Wilde_BigSkirt_Postcard1.gifBig Skirt by Iris Wilde
First prize winner of the 4th Annual Geist Literal Literary Postcard Story Contest.
I grew up under my mother’s skirt. Light filtered through climbing roses and morning glory. There was room for a child’s table and two chairs. When my friends came, we drank tea and ate finger sandwiches. Mom didn’t like cops and robbers. Too many bruises on her shins.
I had two brothers living in the east pannier. David was a scholar. He wore glasses and swore at me when I stayed up late. Micha was my favourite. He brought me chocolate croissants.
Micha and I almost got lost in the crinolines. We thought it was a maze. We found two old men in there. One had forgotten his destiny. The other was a lover; I could tell.
Mom liked to embroider. Better than tattoos, she said. Less permanent. Even before I was born, I heard every word she spoke.
I came into the world in a whirl of silk. The doctor, who was a small man, grinned. A healthy girl. The nurse brought my bath into the west pannier while my mother entertained guests. My father didn’t learn of my existence until I was four.

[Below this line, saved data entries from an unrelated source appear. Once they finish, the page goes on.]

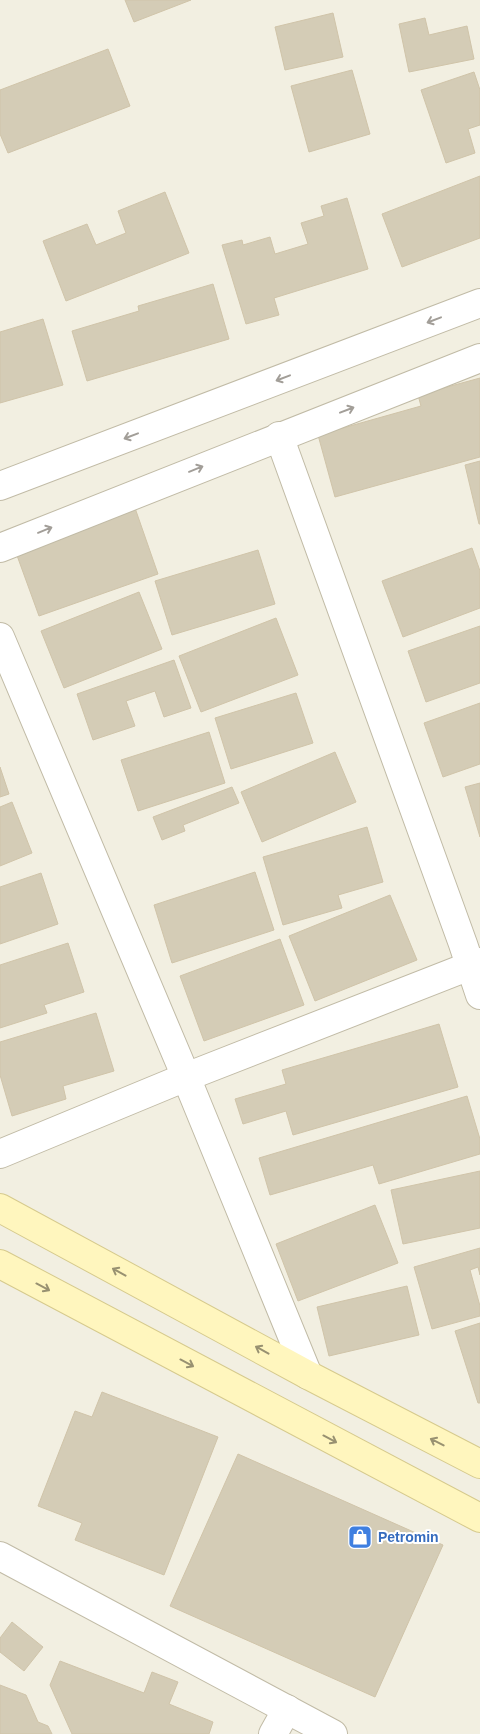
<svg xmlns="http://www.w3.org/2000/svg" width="480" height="1734" font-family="Helvetica,sans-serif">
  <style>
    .building { fill: #d4ccb6; stroke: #d0c4a9 }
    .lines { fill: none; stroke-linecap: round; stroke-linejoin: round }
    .minor-casing { stroke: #c1bba6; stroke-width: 30 }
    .tertiary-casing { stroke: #c1bba6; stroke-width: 30 }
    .secondary-casing { stroke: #d6ca8d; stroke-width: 30 }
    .minor { stroke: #fff; stroke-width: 28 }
    .tertiary { stroke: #fff; stroke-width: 28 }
    .secondary { stroke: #fff6be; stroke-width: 28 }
    .oneway { stroke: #a29e98 }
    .oneway2 { stroke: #989171 }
    .labels { text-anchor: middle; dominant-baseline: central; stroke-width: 4; stroke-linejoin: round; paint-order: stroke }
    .shop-label { font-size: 14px; font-weight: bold; fill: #366cbe; stroke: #fff; text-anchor: start }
  </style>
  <rect width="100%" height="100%" fill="#f2efe1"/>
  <g class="building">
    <polygon points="125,0 191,0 134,22"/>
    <polygon points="333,13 343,57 285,70 275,27"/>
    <polygon points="425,18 429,35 467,26 474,59 409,72 399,24"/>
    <polygon points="108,49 130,106 8,153 0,134 0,90"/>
    <polygon points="352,70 370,134 309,152 291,86"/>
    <polygon points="474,72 480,90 480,125 468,129 475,153 446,163 421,90"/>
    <polygon points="480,176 480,238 402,267 382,214"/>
    <polygon points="165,192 189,253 66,301 43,241 87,224 96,245 126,233 118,211"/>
    <polygon points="347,198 368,269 274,298 279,315 246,324 222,245 242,240 243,245 270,237 275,254 308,244 301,223 324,216 321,206"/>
    <polygon points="213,284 229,339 87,381 72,331 139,311 138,306"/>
    <polygon points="43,319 63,385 0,403 0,332"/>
    <polygon points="480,378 480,457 335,497 318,435 421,406 418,395"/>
    <polygon points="480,461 480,524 479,524 465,465"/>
    <polygon points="135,508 158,574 39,616 15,550"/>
    <polygon points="472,548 480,571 480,608 403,637 382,581"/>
    <polygon points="258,550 275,604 172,635 155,581"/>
    <polygon points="139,592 162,649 64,688 41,631"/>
    <polygon points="276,618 298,675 201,712 179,656"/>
    <polygon points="480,626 480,683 426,702 408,651"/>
    <polygon points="174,660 191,708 164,717 155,691 126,701 135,726 93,740 77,694"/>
    <polygon points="296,693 313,743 231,769 215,718"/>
    <polygon points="480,703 480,764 443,777 424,723"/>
    <polygon points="209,732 225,783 138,811 121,760"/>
    <polygon points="335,752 356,802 262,842 241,792"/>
    <polygon points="0,767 9,794 0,797"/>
    <polygon points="480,783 480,837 465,787"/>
    <polygon points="232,787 239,803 183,825 185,831 162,840 153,817"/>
    <polygon points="12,802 32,853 0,866 0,807"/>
    <polygon points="367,827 383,882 338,895 342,908 283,925 263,857"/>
    <polygon points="255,872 274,930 172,963 154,905"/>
    <polygon points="41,873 58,924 0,944 0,887"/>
    <polygon points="390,895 417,960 315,1001 289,936"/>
    <polygon points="280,939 304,1005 204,1041 180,976"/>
    <polygon points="68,943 84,992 44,1005 47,1013 0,1028 0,965"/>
    <polygon points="96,1013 114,1071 63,1086 66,1099 12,1116 0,1075 0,1042"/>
    <polygon points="439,1024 458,1087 293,1135 286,1111 243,1124 235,1099 286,1084 282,1070"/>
    <polygon points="467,1096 480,1139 480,1154 379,1184 373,1165 270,1195 259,1158"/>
    <polygon points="480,1171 480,1228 403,1244 391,1190"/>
    <polygon points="375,1205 398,1263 298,1301 276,1244"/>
    <polygon points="480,1248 480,1275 478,1267 470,1270 480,1306 480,1316 432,1329 414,1267"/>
    <polygon points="407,1286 419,1335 329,1356 317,1307"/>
    <polygon points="480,1323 480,1403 478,1403 455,1331"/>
    <polygon points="102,1392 218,1437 164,1575 75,1540 82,1523 38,1506 75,1411 92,1417"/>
    <polygon points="238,1454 443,1545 375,1697 170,1606"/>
    <polygon points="12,1622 43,1647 24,1671 0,1652 0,1638"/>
    <polygon points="60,1661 144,1693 152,1672 178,1682 169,1704 213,1722 209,1734 72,1734 50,1685"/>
    <polygon points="0,1685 26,1695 38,1722 48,1726 52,1734 0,1734"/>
  </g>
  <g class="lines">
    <g class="minor-casing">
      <g id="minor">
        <polyline points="279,436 463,944 480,995"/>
        <polyline points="0,637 186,1077 308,1375"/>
        <polyline points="0,1154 186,1077 480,962"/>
        <polyline points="0,1556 333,1734"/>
        <polyline points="273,1734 287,1709"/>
      </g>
    </g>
    <g class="tertiary-casing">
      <g id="tertiary">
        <polyline points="0,486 480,303"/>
        <polyline points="0,548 480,358"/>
      </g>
    </g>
    <g class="secondary-casing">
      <g id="secondary">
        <polyline points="0,1208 308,1375 480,1464"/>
        <polyline points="0,1264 480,1518"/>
      </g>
    </g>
    <use href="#minor" class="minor"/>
    <use href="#tertiary" class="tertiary"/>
    <use href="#secondary" class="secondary"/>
  </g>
  <defs><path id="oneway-shaft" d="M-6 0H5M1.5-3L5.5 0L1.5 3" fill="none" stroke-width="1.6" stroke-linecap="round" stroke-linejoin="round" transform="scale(1.25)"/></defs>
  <g class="oneway">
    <use href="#oneway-shaft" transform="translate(434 320) rotate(159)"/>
    <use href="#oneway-shaft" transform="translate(283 378) rotate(159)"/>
    <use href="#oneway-shaft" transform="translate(347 410) rotate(-21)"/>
    <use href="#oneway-shaft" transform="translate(131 436) rotate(159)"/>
    <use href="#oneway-shaft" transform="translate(196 469) rotate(-22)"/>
    <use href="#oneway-shaft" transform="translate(45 530) rotate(-22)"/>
  </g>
  <g class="oneway2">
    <use href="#oneway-shaft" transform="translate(119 1272) rotate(-151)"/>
    <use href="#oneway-shaft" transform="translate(43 1287) rotate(28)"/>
    <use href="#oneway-shaft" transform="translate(262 1350) rotate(-151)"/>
    <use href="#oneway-shaft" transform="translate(187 1363) rotate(28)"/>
    <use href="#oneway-shaft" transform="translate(330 1439) rotate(28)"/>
    <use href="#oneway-shaft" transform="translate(437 1442) rotate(-153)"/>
  </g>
  <defs>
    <g id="shop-square" transform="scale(1.25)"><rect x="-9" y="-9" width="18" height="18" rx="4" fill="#3f7fe0" stroke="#fff"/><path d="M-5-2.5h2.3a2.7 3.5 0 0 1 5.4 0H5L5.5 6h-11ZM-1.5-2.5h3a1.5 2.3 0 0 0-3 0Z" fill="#fff"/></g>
  </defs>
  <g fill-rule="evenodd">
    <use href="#shop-square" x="360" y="1537"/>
  </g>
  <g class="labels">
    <g class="shop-label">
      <text x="378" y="1537">Petromin</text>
    </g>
  </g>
</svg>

Once a year, Mom walked in the garden. Barefoot, I measured my steps carefully to keep pace with her. I couldn’t see the flower beds, but I imagined they were like her dress. She picked American beauties, yellow violets and white peonies and dropped them on the ground. These I collected, and her hoops filled with sweet scents.
When I was old enough to marry, my father found a willing suitor. I was tiny and pale and well versed in the domestic graces. The night before my wedding, Mom unwrapped the dress she’d embroidered for me. She shook the folds out around me: four bedrooms, three baths, a nanny suite and a secret staircase.